I'm afraid I suspect the OP of being prejudiced against people with autism. I cannot think of another explanation for his using a case where a person with Aspergers was without any doubt the INNOCENT VICTIM of a crime in order to attack people with the condition. It's madness.
In the first case, presumably the motivator for the entire post, the poor bloke had gave money to someone he thought was a friend, but turned out to be soeone who never intended to pay him back. He was then was accused by that same person, to whom he had kindly lent money, of being a paedophile. This was a serious and wicked libel. I think most of us know that people who are a bit 'odd' and are accused or suspected of being a 'paedo' (or even a paediatrician!) have had their windows broken, their houses burned down or even been tortured to death. The fact of the victim's Aspergers was relevant in this case because, as his mother pointed out he had, like many people with Aspergers, he been the subject of a great deal of bullying by people he innocently regarded as friends. It was to show that this was not a one off act, but part of a sustained campaign of bullying, and therefore a more serious act. And as the parent of a boy with Aspergers I can promise you that this inability to spot when they are being exploited is a recurrent feature in our children's lives. Many people with Aspergers are moral, obsessed with fairness and simply do not expect the casual cruelty and manipulation that is such a part of the NT makeup. He was bullied, in part, simply because he was different.
I am at a loss to know why case in which a person with Aspergers was a victim sent the OP off on a trawl of obscure local paper websites to find stories (one is TWO YEARS OLD!) where people with autism had committed crimes and where their condition had been mentioned, sometimes simply in passing, by their counsel. I am afraid I feel sad and angry that anyone would use a case where a vulnerable person was a VICTIM is being used to attack an entire group of vulnerable people. Why do that?
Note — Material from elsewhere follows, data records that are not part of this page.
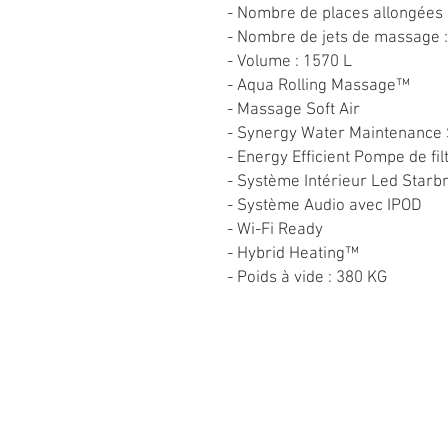
- Nombre de places allongées 
- Nombre de jets de massage :
- Volume : 1570 L
- Aqua Rolling Massage™
- Massage Soft Air
- Synergy Water Maintenance
- Energy Efficient Pompe de fil
- Système Intérieur Led Starbr
- Système Audio avec IPOD
- Wi-Fi Ready
- Hybrid Heating™
- Poids à vide : 380 KG
DEMANDER UN DEVIS
QUI SOMMES-NOUS ?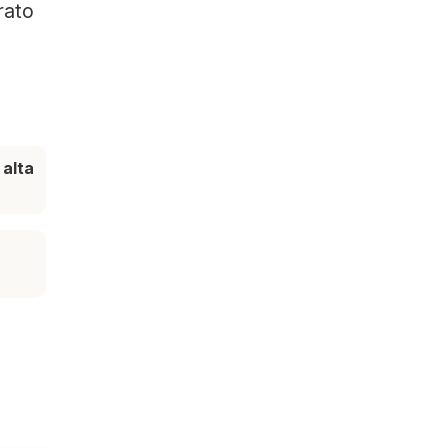
rato
alta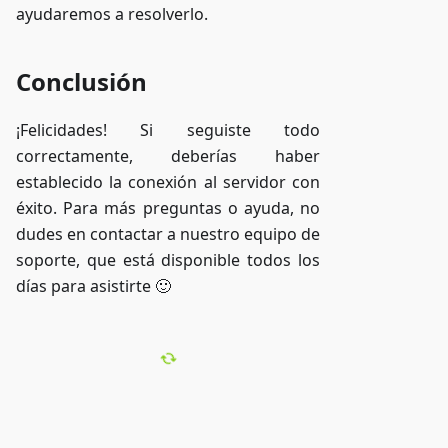
ayudaremos a resolverlo.
Conclusión
¡Felicidades! Si seguiste todo
correctamente, deberías haber
establecido la conexión al servidor con
éxito. Para más preguntas o ayuda, no
dudes en contactar a nuestro equipo de
soporte, que está disponible todos los
días para asistirte 🙂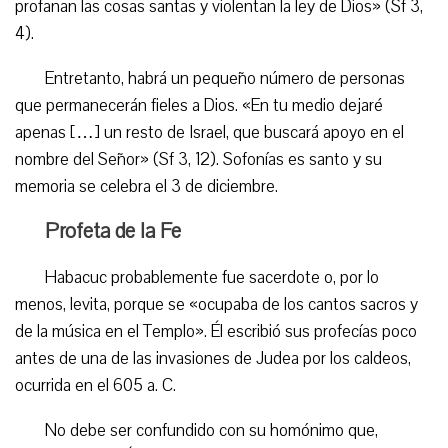
profanan las cosas santas y violentan la ley de Dios» (Sf 3,
4).
Entretanto, habrá un pequeño número de personas
que permanecerán fieles a Dios. «En tu medio dejaré
apenas […] un resto de Israel, que buscará apoyo en el
nombre del Señor» (Sf 3, 12). Sofonías es santo y su
memoria se celebra el 3 de diciembre.
Profeta de la Fe
Habacuc probablemente fue sacerdote o, por lo
menos, levita, porque se «ocupaba de los cantos sacros y
de la música en el Templo». Él escribió sus profecías poco
antes de una de las invasiones de Judea por los caldeos,
ocurrida en el 605 a. C.
No debe ser confundido con su homónimo que,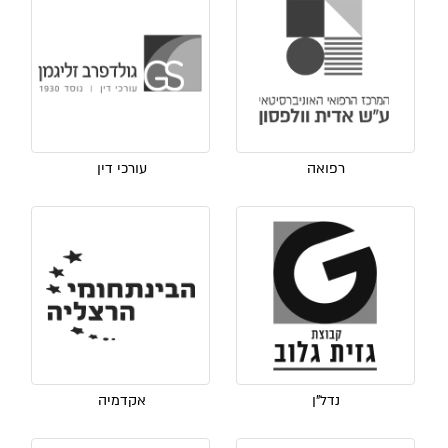
רפואה
עורכי דין
נדל"ן
אקדמיה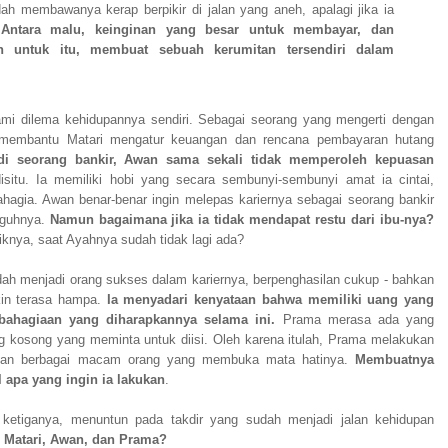
ah membawanya kerap berpikir di jalan yang aneh, apalagi jika ia
.
Antara malu, keinginan yang besar untuk membayar, dan
 untuk itu, membuat sebuah kerumitan tersendiri dalam
ami dilema kehidupannya sendiri. Sebagai seorang yang mengerti dengan
 membantu Matari mengatur keuangan dan rencana pembayaran hutang
 seorang bankir, Awan sama sekali tidak memperoleh kepuasan
isitu. Ia memiliki hobi yang secara sembunyi-sembunyi amat ia cintai,
agia. Awan benar-benar ingin melepas kariernya sebagai seorang bankir
gguhnya.
Namun bagaimana jika ia tidak mendapat restu dari ibu-nya?
knya, saat Ayahnya sudah tidak lagi ada?
ah menjadi orang sukses dalam kariernya, berpenghasilan cukup - bahkan
in terasa hampa.
Ia menyadari kenyataan bahwa memiliki uang yang
bahagiaan yang diharapkannya selama ini.
Prama merasa ada yang
 kosong yang meminta untuk diisi. Oleh karena itulah, Prama melakukan
engan berbagai macam orang yang membuka mata hatinya.
Membuatnya
 apa yang ingin ia lakukan
.
tiganya, menuntun pada takdir yang sudah menjadi jalan kehidupan
 Matari, Awan, dan Prama?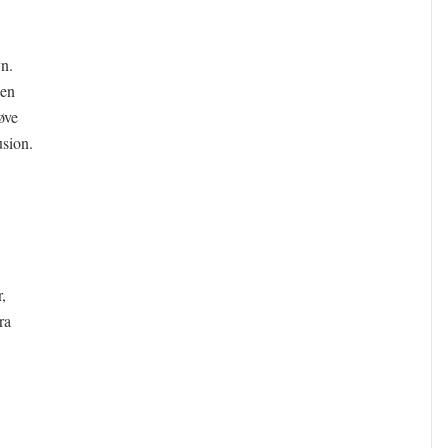
n.
 en
øve
usion.
,
ra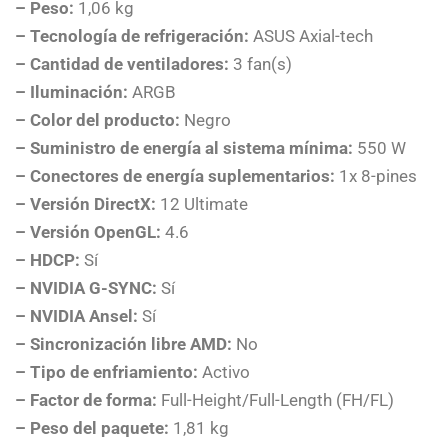
– Peso:
1,06 kg
– Tecnología de refrigeración:
ASUS Axial-tech
– Cantidad de ventiladores:
3 fan(s)
– Iluminación:
ARGB
– Color del producto:
Negro
– Suministro de energía al sistema mínima:
550 W
– Conectores de energía suplementarios:
1x 8-pines
– Versión DirectX:
12 Ultimate
– Versión OpenGL:
4.6
– HDCP:
Sí
– NVIDIA G-SYNC:
Sí
– NVIDIA Ansel:
Sí
– Sincronización libre AMD:
No
– Tipo de enfriamiento:
Activo
– Factor de forma:
Full-Height/Full-Length (FH/FL)
– Peso del paquete:
1,81 kg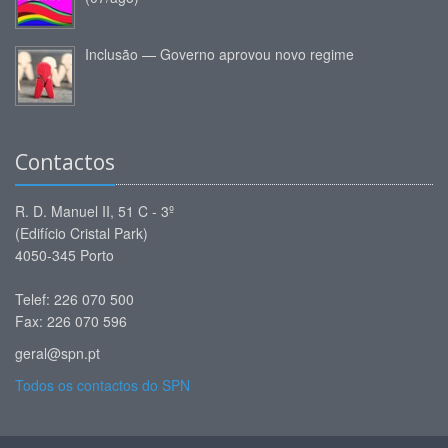
Inclusão — Governo aprovou novo regime
Contactos
R. D. Manuel II, 51 C - 3º
(Edifício Cristal Park)
4050-345 Porto
Telef: 226 070 500
Fax: 226 070 596
geral@spn.pt
Todos os contactos do SPN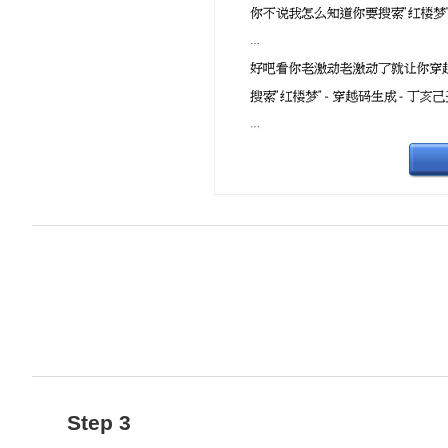
Step 3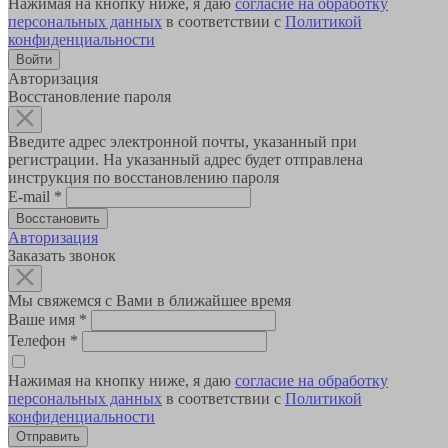
Нажимая на кнопку ниже, я даю
согласие на обработку
персональных данных
в соответствии с
Политикой
конфиденциальности
Авторизация
Восстановление пароля
Введите адрес электронной почты, указанный при
регистрации. На указанный адрес будет отправлена
инструкция по восстановлению пароля
E-mail
*
Авторизация
Заказать звонок
Мы свяжемся с Вами в ближайшее время
Ваше имя
*
Телефон
*
Нажимая на кнопку ниже, я даю
согласие на обработку
персональных данных
в соответствии с
Политикой
конфиденциальности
ColdComfortFarm · 28/07/2010 10:07

Sorry, 'had given' money. Not 'have gave'. Ugh. Too cross to preview properly!

fanjoforthemammaries7850 · 28/07/2010 10:09

Yes, the victim was the person with Aspergers...methinks the OP has misunderstood the story! Wasn't clear to me on first reading but the victim had Aspergers, not the person who posted the stuff on Facebook.

fanjoforthemammaries7850 · 28/07/2010 10:10

or maybe not, is the OP actually saying the victim was trying to get more due to having Aspergers.

Am too tired to post on this thread, not thinking clearly, will go and have coffee!

ColdComfortFarm · 28/07/2010 10:11

Well, being unable to read a newspaper story is less appalling than deliberately looking for ways to attack people with autism, I suppose!

fanjoforthemammaries7850 · 28/07/2010 10:13

yes, I hope it's that, people earlier in the thread have jumped on it as well!